## Stored items:

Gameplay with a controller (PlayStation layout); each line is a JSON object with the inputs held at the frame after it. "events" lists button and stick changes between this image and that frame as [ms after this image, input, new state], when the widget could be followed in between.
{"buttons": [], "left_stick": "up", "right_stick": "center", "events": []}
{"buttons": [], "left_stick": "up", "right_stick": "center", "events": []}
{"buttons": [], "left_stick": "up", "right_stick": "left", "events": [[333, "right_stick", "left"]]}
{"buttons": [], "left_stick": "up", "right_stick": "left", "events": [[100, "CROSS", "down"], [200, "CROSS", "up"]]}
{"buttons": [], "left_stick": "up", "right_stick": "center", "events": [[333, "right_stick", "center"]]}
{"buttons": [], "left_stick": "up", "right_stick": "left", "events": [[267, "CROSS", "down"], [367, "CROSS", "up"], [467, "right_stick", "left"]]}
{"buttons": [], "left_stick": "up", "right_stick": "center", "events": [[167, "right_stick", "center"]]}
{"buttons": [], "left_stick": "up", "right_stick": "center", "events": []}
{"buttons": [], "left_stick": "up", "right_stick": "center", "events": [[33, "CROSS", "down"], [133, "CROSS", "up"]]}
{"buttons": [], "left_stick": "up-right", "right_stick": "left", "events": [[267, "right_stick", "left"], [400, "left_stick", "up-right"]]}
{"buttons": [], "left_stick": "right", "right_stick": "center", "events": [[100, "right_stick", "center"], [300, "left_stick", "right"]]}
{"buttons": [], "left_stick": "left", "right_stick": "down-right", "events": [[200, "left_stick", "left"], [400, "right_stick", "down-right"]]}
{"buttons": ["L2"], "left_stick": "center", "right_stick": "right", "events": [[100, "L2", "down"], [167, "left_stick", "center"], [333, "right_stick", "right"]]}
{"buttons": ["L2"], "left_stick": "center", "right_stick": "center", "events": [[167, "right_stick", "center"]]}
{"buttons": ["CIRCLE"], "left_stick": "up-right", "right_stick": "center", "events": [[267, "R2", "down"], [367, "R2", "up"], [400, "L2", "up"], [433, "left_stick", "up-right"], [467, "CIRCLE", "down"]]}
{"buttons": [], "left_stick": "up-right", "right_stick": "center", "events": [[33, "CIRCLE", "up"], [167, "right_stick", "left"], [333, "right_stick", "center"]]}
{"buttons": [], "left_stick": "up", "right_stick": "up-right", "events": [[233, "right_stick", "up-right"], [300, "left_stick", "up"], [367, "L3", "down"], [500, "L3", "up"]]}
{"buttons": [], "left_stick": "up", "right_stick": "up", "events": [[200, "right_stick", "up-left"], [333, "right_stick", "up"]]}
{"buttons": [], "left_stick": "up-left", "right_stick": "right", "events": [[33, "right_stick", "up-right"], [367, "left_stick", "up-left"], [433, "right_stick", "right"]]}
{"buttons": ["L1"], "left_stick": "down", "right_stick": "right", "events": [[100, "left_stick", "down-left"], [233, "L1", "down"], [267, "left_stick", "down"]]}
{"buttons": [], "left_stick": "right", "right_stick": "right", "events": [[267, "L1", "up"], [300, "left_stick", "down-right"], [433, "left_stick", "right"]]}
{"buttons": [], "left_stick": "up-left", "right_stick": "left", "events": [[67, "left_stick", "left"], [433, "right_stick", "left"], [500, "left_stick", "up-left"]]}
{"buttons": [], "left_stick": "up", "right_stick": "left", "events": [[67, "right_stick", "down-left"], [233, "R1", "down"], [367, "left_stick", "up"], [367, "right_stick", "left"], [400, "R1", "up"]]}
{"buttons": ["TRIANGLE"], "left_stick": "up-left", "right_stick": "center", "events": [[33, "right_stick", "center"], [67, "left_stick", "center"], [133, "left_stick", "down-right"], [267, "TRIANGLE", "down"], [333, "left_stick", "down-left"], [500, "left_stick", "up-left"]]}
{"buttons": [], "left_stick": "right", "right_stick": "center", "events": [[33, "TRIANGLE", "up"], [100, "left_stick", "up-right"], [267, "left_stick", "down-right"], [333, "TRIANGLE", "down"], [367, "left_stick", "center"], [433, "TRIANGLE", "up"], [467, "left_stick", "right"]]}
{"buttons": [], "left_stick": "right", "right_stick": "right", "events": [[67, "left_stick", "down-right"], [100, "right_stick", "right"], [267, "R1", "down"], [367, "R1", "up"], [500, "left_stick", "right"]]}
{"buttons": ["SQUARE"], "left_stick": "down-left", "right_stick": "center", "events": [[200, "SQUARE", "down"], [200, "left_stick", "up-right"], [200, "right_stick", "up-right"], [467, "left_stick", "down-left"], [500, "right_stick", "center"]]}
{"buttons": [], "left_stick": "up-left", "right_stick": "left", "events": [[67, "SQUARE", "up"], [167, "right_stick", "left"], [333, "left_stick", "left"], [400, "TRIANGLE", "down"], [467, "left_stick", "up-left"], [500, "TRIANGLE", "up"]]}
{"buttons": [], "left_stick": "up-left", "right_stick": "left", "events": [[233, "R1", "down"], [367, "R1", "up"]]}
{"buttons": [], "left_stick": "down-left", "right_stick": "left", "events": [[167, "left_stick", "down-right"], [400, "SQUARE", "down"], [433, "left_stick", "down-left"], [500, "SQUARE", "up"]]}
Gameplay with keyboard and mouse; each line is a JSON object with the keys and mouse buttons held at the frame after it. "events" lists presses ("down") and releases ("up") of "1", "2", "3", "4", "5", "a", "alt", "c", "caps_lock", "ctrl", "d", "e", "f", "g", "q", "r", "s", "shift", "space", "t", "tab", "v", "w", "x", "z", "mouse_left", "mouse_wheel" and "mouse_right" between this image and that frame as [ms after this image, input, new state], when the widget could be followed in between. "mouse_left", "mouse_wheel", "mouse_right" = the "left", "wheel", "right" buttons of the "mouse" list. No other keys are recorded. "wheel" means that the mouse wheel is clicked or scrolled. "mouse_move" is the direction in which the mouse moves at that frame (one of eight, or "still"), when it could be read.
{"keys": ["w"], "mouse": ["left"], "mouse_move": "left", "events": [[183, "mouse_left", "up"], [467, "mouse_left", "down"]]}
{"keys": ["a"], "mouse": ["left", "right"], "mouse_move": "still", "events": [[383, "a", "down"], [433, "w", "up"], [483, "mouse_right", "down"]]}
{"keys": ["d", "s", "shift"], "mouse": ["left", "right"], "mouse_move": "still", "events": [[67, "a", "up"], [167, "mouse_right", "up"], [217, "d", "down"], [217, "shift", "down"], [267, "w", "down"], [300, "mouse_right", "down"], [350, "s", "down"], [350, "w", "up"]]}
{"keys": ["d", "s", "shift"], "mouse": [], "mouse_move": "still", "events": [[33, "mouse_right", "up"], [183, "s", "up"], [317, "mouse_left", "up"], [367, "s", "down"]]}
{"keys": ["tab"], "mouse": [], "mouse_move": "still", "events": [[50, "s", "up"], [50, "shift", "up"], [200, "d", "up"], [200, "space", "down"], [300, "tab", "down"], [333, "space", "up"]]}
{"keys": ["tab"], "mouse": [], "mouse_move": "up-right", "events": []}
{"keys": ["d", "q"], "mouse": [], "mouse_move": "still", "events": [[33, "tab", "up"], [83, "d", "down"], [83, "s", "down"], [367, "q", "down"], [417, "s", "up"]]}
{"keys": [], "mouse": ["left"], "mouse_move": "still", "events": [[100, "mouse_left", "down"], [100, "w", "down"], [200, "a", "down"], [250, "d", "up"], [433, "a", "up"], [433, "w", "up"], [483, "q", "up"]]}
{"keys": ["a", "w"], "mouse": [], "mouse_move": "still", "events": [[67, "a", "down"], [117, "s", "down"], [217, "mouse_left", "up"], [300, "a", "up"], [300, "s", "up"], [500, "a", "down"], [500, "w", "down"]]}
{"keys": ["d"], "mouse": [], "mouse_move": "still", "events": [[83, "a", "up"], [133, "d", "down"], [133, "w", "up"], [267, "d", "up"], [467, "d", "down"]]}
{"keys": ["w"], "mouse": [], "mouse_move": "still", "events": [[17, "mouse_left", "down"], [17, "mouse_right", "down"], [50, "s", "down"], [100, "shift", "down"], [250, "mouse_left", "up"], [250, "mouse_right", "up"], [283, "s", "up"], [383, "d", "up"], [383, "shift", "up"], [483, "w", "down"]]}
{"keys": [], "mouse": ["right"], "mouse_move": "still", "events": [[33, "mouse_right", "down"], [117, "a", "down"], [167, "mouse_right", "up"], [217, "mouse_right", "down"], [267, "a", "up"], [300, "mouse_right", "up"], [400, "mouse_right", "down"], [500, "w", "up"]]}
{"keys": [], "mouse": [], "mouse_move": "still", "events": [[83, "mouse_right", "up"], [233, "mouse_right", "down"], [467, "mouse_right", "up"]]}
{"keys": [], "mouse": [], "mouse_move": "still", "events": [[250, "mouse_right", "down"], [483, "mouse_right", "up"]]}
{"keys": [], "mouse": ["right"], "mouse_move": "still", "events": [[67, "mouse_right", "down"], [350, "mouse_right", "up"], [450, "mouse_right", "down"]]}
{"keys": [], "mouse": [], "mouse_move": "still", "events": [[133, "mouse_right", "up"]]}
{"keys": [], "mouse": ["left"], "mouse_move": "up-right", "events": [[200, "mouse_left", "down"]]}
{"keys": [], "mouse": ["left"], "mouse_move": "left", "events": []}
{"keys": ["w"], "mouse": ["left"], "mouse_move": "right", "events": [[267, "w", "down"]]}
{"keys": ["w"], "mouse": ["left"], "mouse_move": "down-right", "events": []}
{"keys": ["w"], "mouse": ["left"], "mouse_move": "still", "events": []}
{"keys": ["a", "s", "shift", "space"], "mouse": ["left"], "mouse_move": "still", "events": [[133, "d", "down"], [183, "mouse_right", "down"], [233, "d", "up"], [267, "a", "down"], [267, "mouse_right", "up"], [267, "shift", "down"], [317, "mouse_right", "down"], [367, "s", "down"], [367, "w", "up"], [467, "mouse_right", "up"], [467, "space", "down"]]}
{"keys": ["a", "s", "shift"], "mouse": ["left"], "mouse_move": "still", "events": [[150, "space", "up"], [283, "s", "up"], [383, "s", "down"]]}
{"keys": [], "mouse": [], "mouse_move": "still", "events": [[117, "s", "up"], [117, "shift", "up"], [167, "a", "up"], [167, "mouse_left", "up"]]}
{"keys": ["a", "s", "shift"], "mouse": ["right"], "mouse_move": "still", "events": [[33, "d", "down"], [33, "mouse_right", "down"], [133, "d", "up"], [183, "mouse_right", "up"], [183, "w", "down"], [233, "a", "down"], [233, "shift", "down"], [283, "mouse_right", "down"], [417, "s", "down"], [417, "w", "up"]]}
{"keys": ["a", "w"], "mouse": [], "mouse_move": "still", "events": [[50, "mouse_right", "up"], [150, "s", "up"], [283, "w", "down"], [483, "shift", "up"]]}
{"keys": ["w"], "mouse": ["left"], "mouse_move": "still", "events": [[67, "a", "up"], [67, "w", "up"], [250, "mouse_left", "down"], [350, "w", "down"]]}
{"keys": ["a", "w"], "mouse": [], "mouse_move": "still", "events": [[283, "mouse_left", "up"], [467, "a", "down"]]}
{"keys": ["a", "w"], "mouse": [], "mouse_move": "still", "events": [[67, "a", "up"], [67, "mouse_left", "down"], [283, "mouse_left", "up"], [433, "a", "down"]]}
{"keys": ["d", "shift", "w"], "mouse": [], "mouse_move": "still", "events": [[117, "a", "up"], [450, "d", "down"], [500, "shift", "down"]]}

## Action item:
Count how many lines of the entries contain the word "CROSS", and respond with that count only.

## Your solution:
3